Work item: Please repeat every one of the lines below word for word, leaving out the pictures.

Input material:
+++++
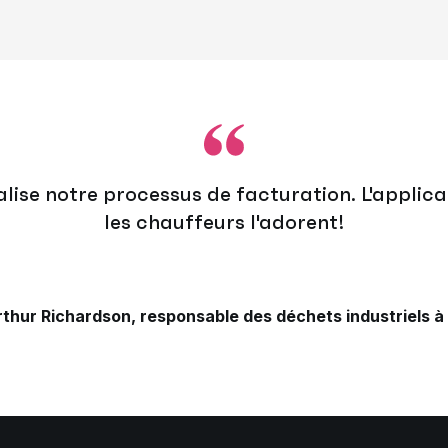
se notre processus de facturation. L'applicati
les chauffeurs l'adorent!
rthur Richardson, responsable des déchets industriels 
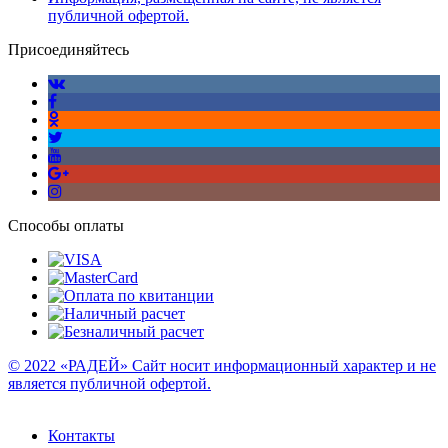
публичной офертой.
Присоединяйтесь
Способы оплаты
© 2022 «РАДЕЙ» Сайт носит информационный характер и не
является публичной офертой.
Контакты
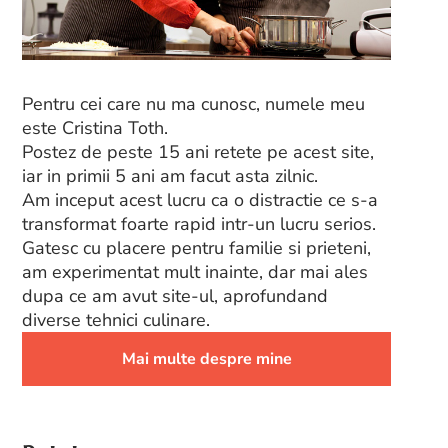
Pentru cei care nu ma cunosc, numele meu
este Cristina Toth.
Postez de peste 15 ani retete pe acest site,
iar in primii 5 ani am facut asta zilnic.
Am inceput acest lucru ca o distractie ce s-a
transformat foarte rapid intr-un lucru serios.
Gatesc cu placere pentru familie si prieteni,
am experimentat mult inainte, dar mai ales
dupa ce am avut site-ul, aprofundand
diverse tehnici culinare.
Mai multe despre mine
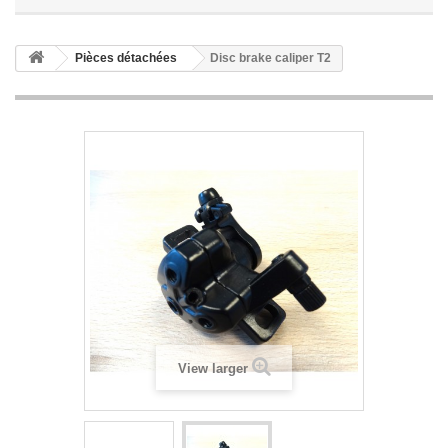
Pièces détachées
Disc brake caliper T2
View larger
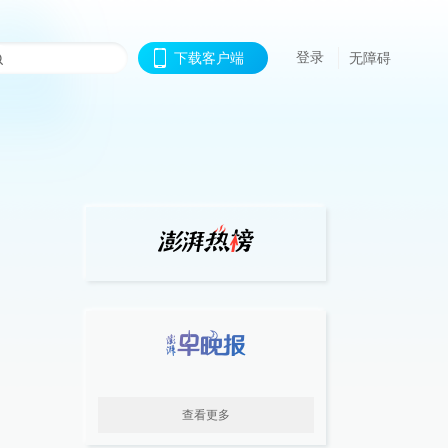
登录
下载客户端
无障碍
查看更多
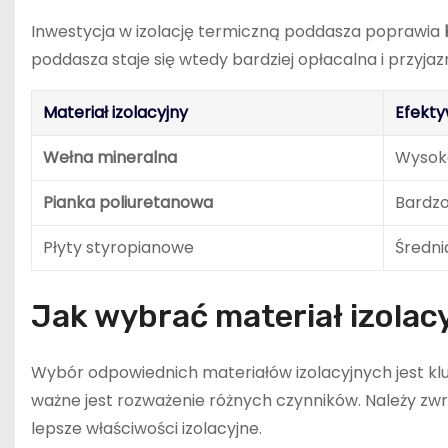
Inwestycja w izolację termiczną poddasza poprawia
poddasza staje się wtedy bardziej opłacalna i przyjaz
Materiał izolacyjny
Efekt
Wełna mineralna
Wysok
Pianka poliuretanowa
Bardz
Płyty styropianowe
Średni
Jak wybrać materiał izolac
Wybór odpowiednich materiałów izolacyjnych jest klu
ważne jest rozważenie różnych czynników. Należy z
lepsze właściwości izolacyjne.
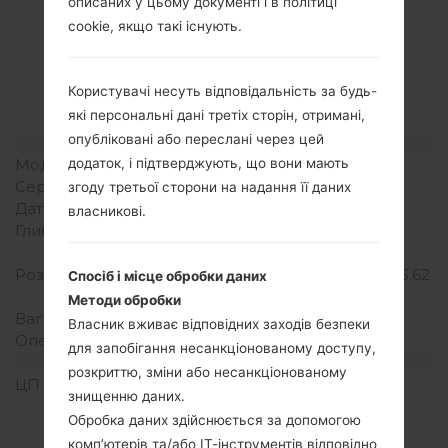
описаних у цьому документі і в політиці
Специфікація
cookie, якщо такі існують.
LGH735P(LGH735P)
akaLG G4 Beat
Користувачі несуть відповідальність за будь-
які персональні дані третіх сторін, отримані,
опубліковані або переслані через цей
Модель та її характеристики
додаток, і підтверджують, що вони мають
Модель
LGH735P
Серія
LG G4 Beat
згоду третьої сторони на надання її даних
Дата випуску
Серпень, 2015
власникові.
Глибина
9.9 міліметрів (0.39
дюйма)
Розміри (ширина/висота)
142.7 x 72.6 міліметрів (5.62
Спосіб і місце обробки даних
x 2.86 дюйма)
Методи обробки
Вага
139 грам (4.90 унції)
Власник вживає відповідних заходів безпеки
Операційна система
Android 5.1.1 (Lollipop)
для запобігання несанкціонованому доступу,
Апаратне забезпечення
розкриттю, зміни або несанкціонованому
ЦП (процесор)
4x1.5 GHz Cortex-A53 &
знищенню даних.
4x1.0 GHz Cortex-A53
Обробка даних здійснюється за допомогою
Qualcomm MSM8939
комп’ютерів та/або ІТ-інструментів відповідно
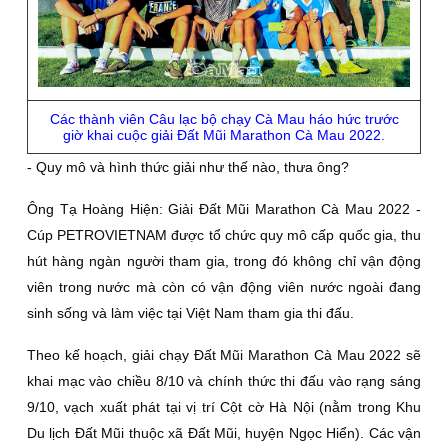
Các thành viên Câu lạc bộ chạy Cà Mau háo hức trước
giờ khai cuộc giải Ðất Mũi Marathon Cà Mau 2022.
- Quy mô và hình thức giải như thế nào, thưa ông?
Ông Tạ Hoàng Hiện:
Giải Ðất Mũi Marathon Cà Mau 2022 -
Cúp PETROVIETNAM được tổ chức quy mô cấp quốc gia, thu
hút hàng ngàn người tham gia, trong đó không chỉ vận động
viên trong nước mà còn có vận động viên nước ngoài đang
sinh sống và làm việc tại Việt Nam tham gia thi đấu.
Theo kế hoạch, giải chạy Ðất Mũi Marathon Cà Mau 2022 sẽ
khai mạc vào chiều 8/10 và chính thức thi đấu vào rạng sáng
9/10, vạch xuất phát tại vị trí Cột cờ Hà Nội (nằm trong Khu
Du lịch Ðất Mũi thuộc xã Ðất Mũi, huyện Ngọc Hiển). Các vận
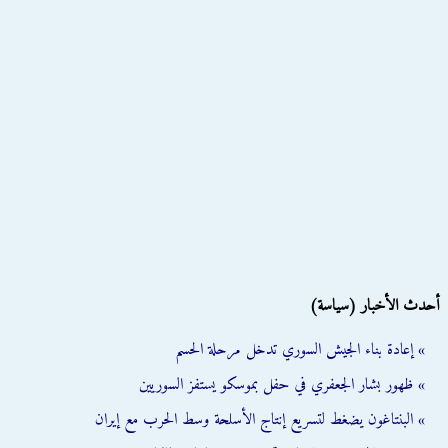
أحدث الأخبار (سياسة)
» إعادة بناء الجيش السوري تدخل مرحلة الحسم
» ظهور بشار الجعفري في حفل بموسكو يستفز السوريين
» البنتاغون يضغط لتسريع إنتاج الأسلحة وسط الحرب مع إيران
+++++
Solution for this task:
se notre processus de facturation. L'applicati
les chauffeurs l'adorent!
rthur Richardson, responsable des déchets industriels 
публичной офертой.
Присоединяйтесь
Способы оплаты
© 2022 «РАДЕЙ» Сайт носит информационный характер и не
является публичной офертой.
Контакты
Pentru cei care nu ma cunosc, numele meu
este Cristina Toth.
Postez de peste 15 ani retete pe acest site,
iar in primii 5 ani am facut asta zilnic.
Am inceput acest lucru ca o distractie ce s-a
transformat foarte rapid intr-un lucru serios.
Gatesc cu placere pentru familie si prieteni,
am experimentat mult inainte, dar mai ales
dupa ce am avut site-ul, aprofundand
diverse tehnici culinare.
Mai multe despre mine
Pièces détachées
Disc brake caliper T2
View larger
登录
下载客户端
无障碍
查看更多
Inwestycja w izolację termiczną poddasza poprawia
poddasza staje się wtedy bardziej opłacalna i przyjaz
Materiał izolacyjny
Efekt
Wełna mineralna
Wysok
Pianka poliuretanowa
Bardz
Płyty styropianowe
Średni
Jak wybrać materiał izolac
Wybór odpowiednich materiałów izolacyjnych jest klu
ważne jest rozważenie różnych czynników. Należy z
lepsze właściwości izolacyjne.
описаних у цьому документі і в політиці
Специфікація
cookie, якщо такі існують.
LGH735P(LGH735P)
akaLG G4 Beat
Користувачі несуть відповідальність за будь-
які персональні дані третіх сторін, отримані,
опубліковані або переслані через цей
Модель та її характеристики
додаток, і підтверджують, що вони мають
Модель
LGH735P
Серія
LG G4 Beat
згоду третьої сторони на надання її даних
Дата випуску
Серпень, 2015
власникові.
Глибина
9.9 міліметрів (0.39
дюйма)
Розміри (ширина/висота)
142.7 x 72.6 міліметрів (5.62
Спосіб і місце обробки даних
x 2.86 дюйма)
Методи обробки
Вага
139 грам (4.90 унції)
Власник вживає відповідних заходів безпеки
Операційна система
Android 5.1.1 (Lollipop)
для запобігання несанкціонованому доступу,
Апаратне забезпечення
розкриттю, зміни або несанкціонованому
ЦП (процесор)
4x1.5 GHz Cortex-A53 &
знищенню даних.
4x1.0 GHz Cortex-A53
Обробка даних здійснюється за допомогою
Qualcomm MSM8939
комп’ютерів та/або ІТ-інструментів відповідно
Các thành viên Câu lạc bộ chạy Cà Mau háo hức trước
giờ khai cuộc giải Ðất Mũi Marathon Cà Mau 2022.
- Quy mô và hình thức giải như thế nào, thưa ông?
Ông Tạ Hoàng Hiện:
Giải Ðất Mũi Marathon Cà Mau 2022 -
Cúp PETROVIETNAM được tổ chức quy mô cấp quốc gia, thu
hút hàng ngàn người tham gia, trong đó không chỉ vận động
viên trong nước mà còn có vận động viên nước ngoài đang
sinh sống và làm việc tại Việt Nam tham gia thi đấu.
Theo kế hoạch, giải chạy Ðất Mũi Marathon Cà Mau 2022 sẽ
khai mạc vào chiều 8/10 và chính thức thi đấu vào rạng sáng
9/10, vạch xuất phát tại vị trí Cột cờ Hà Nội (nằm trong Khu
Du lịch Ðất Mũi thuộc xã Ðất Mũi, huyện Ngọc Hiển). Các vận
أحدث الأخبار (سياسة)
» إعادة بناء الجيش السوري تدخل مرحلة الحسم
» ظهور بشار الجعفري في حفل بموسكو يستفز السوريين
» البنتاغون يضغط لتسريع إنتاج الأسلحة وسط الحرب مع إيران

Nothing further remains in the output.